Rather than working to dismantle democracy through “egregious gerrymandering,” in fact, I have been a proponent and sponsor of constitutional amendments to enact independent nonpartisan redistricting since the 1980s through the 2020s. I also was the successful lead plaintiff-intervenor in the U.S. Supreme Court case, Shaw v Reno, that restricted racial gerrymandering and a successful plaintiff in the North Carolina Supreme Court Stephenson cases that restricted partisan gerrymandering.

I personally never gave a dime, nor has the John Locke Foundation given a dime, to fund “the architects of Project 2025,” parts of which I strongly oppose and have criticized. The John W. Pope Foundation has donated to 18 Project 2025 advisory board members, and the opinions of Project 2025 and The Heritage Foundation do not necessarily represent the opinions of every one of its advisory board partners. Furthermore, none of the Pope Foundation grants were for the purpose of funding Project 2025.

The $414 million “Management Flexibility Reduction” for UNC back in 2011 was not an overall budget cut. It refers to reductions in the budget. There was an actual increase in total state funding for the UNC System between from FY 2010-2011 to FY 2011-2012, as documented by the state’s official budget records.

The 2011 Management Flexibility Reduction did require reductions in part of the UNC budget, in order to shift funding to other areas of the budget, during a fiscal year when there was an overall net increase in the total UNC budget. Regardless, that was over a decade ago, before I served as State Budget Director (2013-2014) and had ever met Lee Roberts.

While The James G. Martin Center, formally known as the John W. Pope Center for Higher Education Policy, supported proposals for budget cuts that fiscal year, I speak for myself — people at organizations do not speak for me. Back in 2011 and today, I do not act as publisher or editor for the Martin Center (or Locke Foundation) and do not know in advance what they will publish.

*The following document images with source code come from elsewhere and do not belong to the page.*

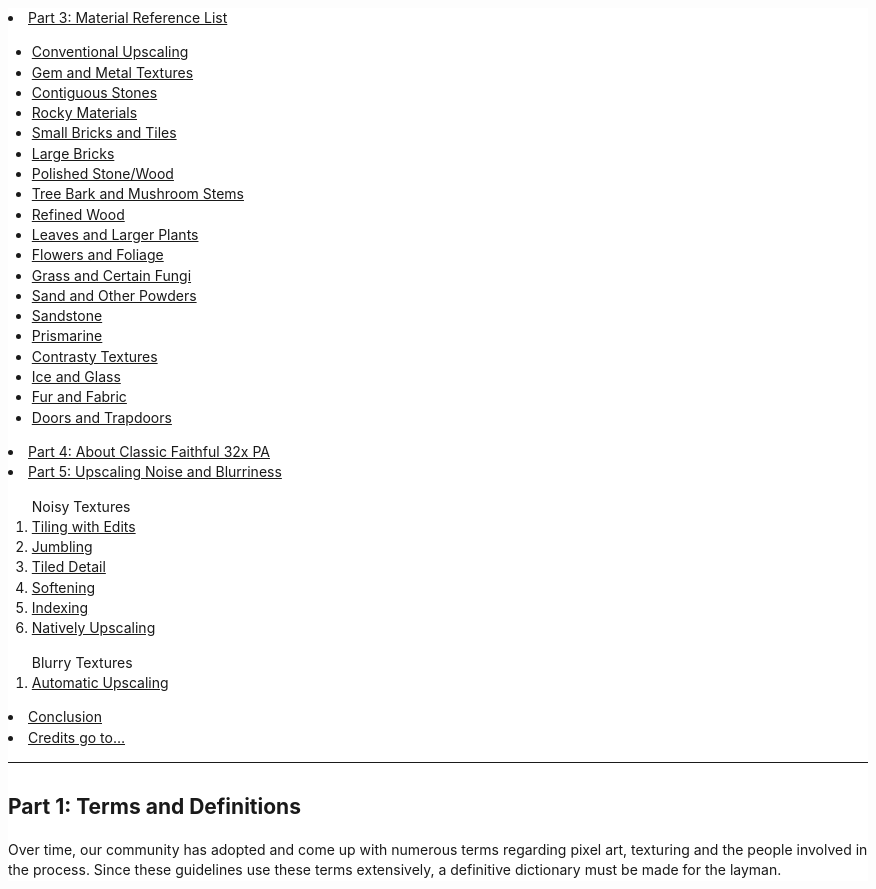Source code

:   </ol>
  <li><a href="#part-3-material-reference-list">Part 3: Material Reference List</a></li>
  <ul>
    <li><a href="#conventional">Conventional Upscaling</a></li>
    <li><a href="#gem-and-metals">Gem and Metal Textures</a></li>
    <li><a href="#contiguous-stones">Contiguous Stones</a></li>
    <li><a href="#distinct-stones">Rocky Materials</a></li>
    <li><a href="#tiles">Small Bricks and Tiles</a></li>
    <li><a href="#large-bricks">Large Bricks</a></li>
    <li><a href="#polished-stones">Polished Stone/Wood</a></li>
    <li><a href="#logs-and-stems">Tree Bark and Mushroom Stems</a></li>
    <li><a href="#refined-wood">Refined Wood</a></li>
    <li><a href="#large-plants">Leaves and Larger Plants</a></li>
    <li><a href="#foliage">Flowers and Foliage</a></li>
    <li><a href="#grass-fungi">Grass and Certain Fungi</a></li>
    <li><a href="#sand">Sand and Other Powders</a></li>
    <li><a href="#sandstone">Sandstone</a></li>
    <li><a href="#prismarine">Prismarine</a></li>
    <li><a href="#contrasty">Contrasty Textures</a></li>
    <li><a href="#ice-glass">Ice and Glass</a></li>
    <li><a href="#fur-fabric">Fur and Fabric</a></li>
    <li><a href="#door-trapdoor">Doors and Trapdoors</a></li>
  </ul>
  <li><a href="#part-4-about-classic-faithful-32x-pa">Part 4: About Classic Faithful 32x PA</a></li>
  <li><a href="#part-5-upscaling-noise-and-blurriness">Part 5: Upscaling Noise and Blurriness</a></li>
  <ol>
    Noisy Textures
    <li><a href="#tiling-with-edits">Tiling with Edits</a></li>
    <li><a href="#jumbling">Jumbling</a></li>
    <li><a href="#tiled-detail">Tiled Detail</a></li>
    <li><a href="#softening">Softening</a></li>
    <li><a href="#indexing">Indexing</a></li>
    <li><a href="#native-upscale">Natively Upscaling</a></li>
  </ol>
  <ol>
    Blurry Textures
    <li><a href="#automatic-upscale">Automatic Upscaling</a></li>
  </ol>
  <li><a href="#conclusion">Conclusion</a></li>
  <li><a href="#credits-go-to">Credits go to…</a></li>
</ul>
</div>

___

## Part 1: Terms and Definitions

Over time, our community has adopted and come up with numerous terms regarding pixel art, texturing and the people involved in the process. Since these guidelines use these terms extensively, a definitive dictionary must be made for the layman.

Rather than having “targeted Black and low-income communities,” I believe my company has served hundreds of communities, including African American and low-income communities, by providing thousands of local jobs, providing affordable merchandise to millions of customers and generating tens of millions of dollars in taxes to provide for state and local government, including education. I would rather this, than my company engage in discrimination and avoid serving African American neighborhoods, that too often are located in retail food deserts.